Takaful, or Islamic insurance, has enjoyed more success and better growth in Malaysia compared to the Middle East, despite the Middle East’s larger Muslim population and headstart in establishing takaful, according to ratings agency AM Best.
Salman Siddiqui, senior financial analyst at AM Best, said: “Over the last three years, Malaysian operators have generated superior margins on their family takaful portfolio compared with Middle Eastern operators. On the other hand, Middle East companies have spent considerable time and money to develop family takaful products that have not translated into significant revenue to absorb these costs.”

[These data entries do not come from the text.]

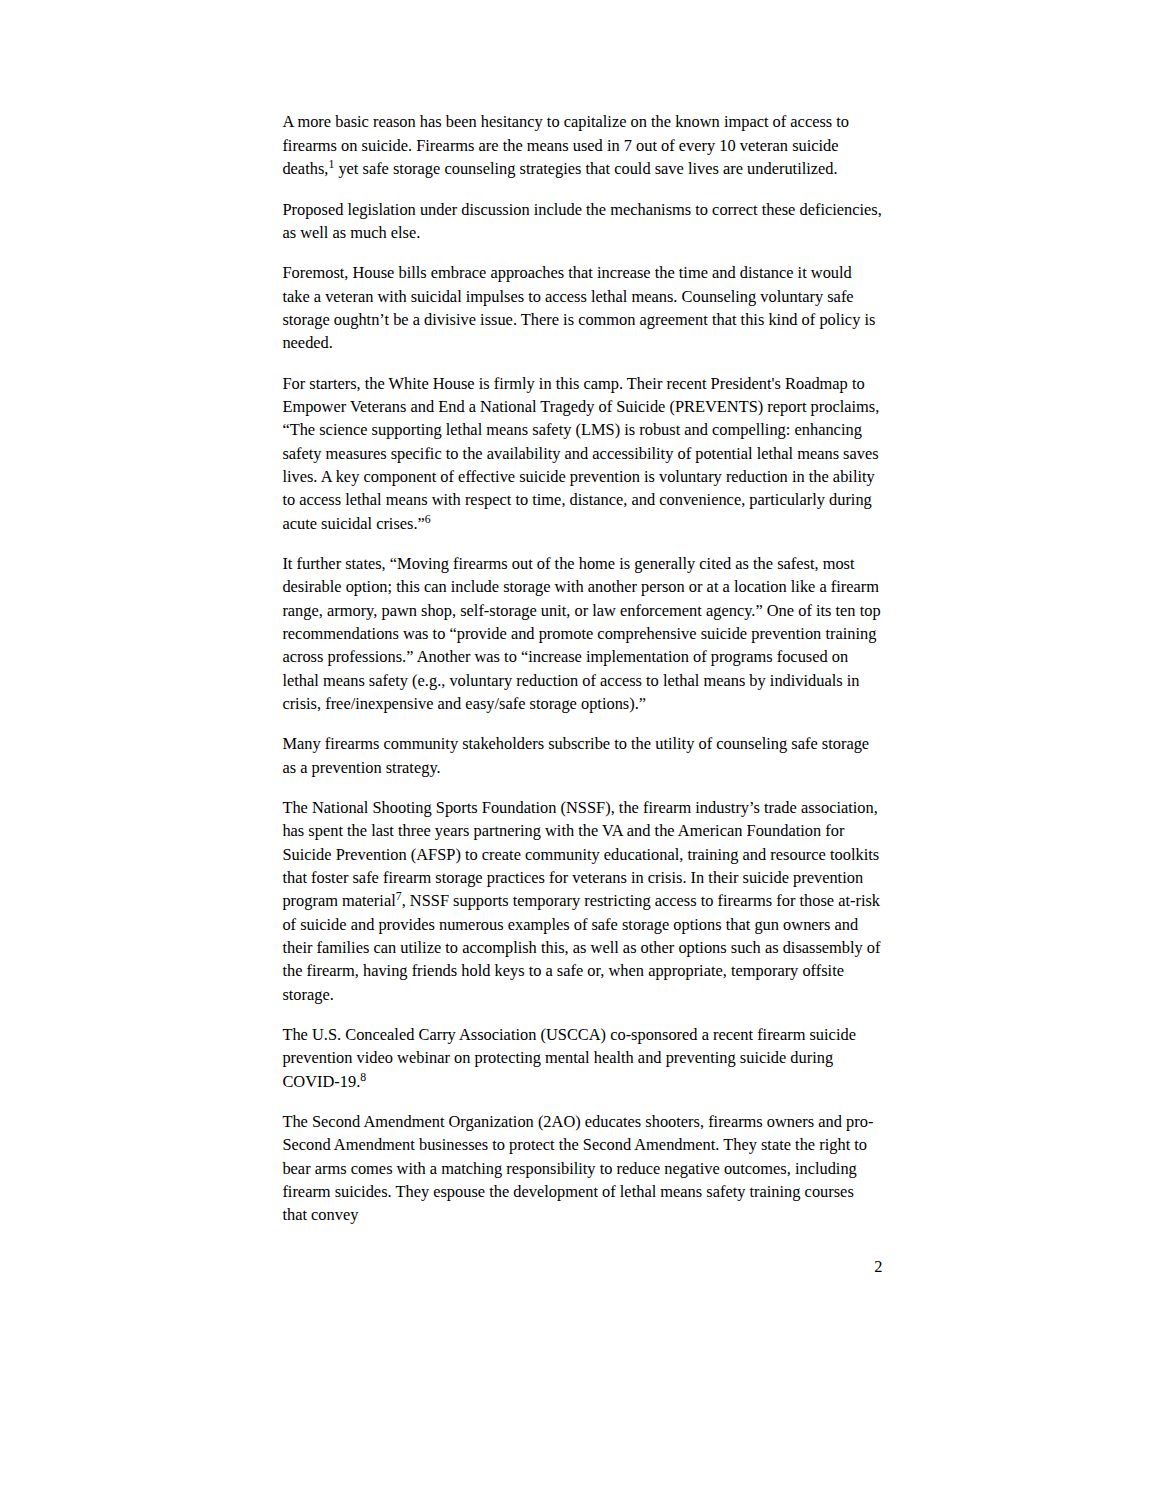A more basic reason has been hesitancy to capitalize on the known impact of access to firearms on suicide. Firearms are the means used in 7 out of every 10 veteran suicide deaths,1 yet safe storage counseling strategies that could save lives are underutilized.
Proposed legislation under discussion include the mechanisms to correct these deficiencies, as well as much else.
Foremost, House bills embrace approaches that increase the time and distance it would take a veteran with suicidal impulses to access lethal means. Counseling voluntary safe storage oughtn’t be a divisive issue. There is common agreement that this kind of policy is needed.
For starters, the White House is firmly in this camp. Their recent President's Roadmap to Empower Veterans and End a National Tragedy of Suicide (PREVENTS) report proclaims, “The science supporting lethal means safety (LMS) is robust and compelling: enhancing safety measures specific to the availability and accessibility of potential lethal means saves lives. A key component of effective suicide prevention is voluntary reduction in the ability to access lethal means with respect to time, distance, and convenience, particularly during acute suicidal crises.”6
It further states, “Moving firearms out of the home is generally cited as the safest, most desirable option; this can include storage with another person or at a location like a firearm range, armory, pawn shop, self-storage unit, or law enforcement agency.” One of its ten top recommendations was to “provide and promote comprehensive suicide prevention training across professions.” Another was to “increase implementation of programs focused on lethal means safety (e.g., voluntary reduction of access to lethal means by individuals in crisis, free/inexpensive and easy/safe storage options).”
Many firearms community stakeholders subscribe to the utility of counseling safe storage as a prevention strategy.
The National Shooting Sports Foundation (NSSF), the firearm industry’s trade association, has spent the last three years partnering with the VA and the American Foundation for Suicide Prevention (AFSP) to create community educational, training and resource toolkits that foster safe firearm storage practices for veterans in crisis. In their suicide prevention program material7, NSSF supports temporary restricting access to firearms for those at-risk of suicide and provides numerous examples of safe storage options that gun owners and their families can utilize to accomplish this, as well as other options such as disassembly of the firearm, having friends hold keys to a safe or, when appropriate, temporary offsite storage.
The U.S. Concealed Carry Association (USCCA) co-sponsored a recent firearm suicide prevention video webinar on protecting mental health and preventing suicide during COVID-19.8
The Second Amendment Organization (2AO) educates shooters, firearms owners and pro-Second Amendment businesses to protect the Second Amendment. They state the right to bear arms comes with a matching responsibility to reduce negative outcomes, including firearm suicides. They espouse the development of lethal means safety training courses that convey
2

He added that Malaysia’s takaful sector has better penetration compared to the Middle East’s, with Malaysian takaful accounting for 15% of gross written premiums, compared to the average of 8% for Middle Eastern countries.
Siddiqui considered this impressive, as Malaysia’s population is only 60% Muslim, while the Middle East is 92%. Takaful also began in the Middle East in 1978, but Malaysia only started in 1984. However, Qatar, where the first takaful company was founded, does not have any specific regulation for takaful. On the other hand, regulation in Malaysia was present from the start. Regulation is important, as it allows investors, consumers, and reinsurers to participate in developing the industry.

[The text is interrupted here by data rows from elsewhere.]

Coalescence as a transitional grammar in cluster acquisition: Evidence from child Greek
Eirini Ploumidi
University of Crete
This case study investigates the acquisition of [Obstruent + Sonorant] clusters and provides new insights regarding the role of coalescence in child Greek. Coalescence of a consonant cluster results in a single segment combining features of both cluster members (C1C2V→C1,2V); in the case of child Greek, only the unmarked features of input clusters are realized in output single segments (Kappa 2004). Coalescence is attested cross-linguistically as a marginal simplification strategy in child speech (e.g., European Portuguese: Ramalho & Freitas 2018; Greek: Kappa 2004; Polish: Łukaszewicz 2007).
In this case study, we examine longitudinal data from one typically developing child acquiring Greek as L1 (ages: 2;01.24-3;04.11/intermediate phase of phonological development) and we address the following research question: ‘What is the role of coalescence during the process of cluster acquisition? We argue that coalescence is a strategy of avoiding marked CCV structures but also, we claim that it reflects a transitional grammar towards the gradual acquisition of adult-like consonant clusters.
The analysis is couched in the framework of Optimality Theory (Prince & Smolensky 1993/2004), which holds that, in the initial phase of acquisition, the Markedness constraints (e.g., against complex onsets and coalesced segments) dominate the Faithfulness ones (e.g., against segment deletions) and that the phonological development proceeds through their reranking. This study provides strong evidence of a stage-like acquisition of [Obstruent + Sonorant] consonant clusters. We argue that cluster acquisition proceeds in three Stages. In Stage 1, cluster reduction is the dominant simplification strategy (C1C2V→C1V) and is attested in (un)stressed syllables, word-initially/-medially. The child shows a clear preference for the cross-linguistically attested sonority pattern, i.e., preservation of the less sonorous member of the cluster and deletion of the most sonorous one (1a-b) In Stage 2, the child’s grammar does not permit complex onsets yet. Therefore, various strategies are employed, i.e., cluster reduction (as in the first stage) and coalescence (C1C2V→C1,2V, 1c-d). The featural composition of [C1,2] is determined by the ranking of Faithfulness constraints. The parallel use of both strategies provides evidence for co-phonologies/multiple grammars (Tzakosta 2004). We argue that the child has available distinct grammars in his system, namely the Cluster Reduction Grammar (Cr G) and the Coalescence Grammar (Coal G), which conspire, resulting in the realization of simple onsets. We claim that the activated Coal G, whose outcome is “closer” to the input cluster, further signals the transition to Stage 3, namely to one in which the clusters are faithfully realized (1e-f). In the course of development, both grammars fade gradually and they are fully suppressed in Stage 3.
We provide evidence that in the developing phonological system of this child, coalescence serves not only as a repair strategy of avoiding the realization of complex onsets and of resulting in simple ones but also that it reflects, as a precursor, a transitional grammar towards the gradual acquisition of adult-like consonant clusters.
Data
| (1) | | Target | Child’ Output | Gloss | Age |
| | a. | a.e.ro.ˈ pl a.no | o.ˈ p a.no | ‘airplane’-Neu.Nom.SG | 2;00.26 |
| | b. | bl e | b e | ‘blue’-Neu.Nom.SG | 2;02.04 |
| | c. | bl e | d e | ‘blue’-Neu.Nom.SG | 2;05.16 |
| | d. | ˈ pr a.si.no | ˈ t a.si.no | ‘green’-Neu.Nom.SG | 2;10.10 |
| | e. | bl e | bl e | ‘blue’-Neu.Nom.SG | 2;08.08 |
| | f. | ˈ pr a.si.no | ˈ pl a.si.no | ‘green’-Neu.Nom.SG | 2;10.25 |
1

Another reason why takaful is more popular in Malaysia is that the Southeast Asian country has a dynamic and strong middle class, which is more open to purchasing life insurance. But in the Middle East, there is low penetration of life insurance due to the government’s social welfare programs removing the need for most people to buy cover.
Further obstacles takaful providers in the Middle East face are the lack of unique value propositions to convince consumers to switch over to takaful from conventional insurance. These takaful operators may not invest much effort into setting themselves apart from the competition, instead being complacent with having a Halal seal. In overcrowded markets such as the UAE, they are likely to struggle in gaining a foothold.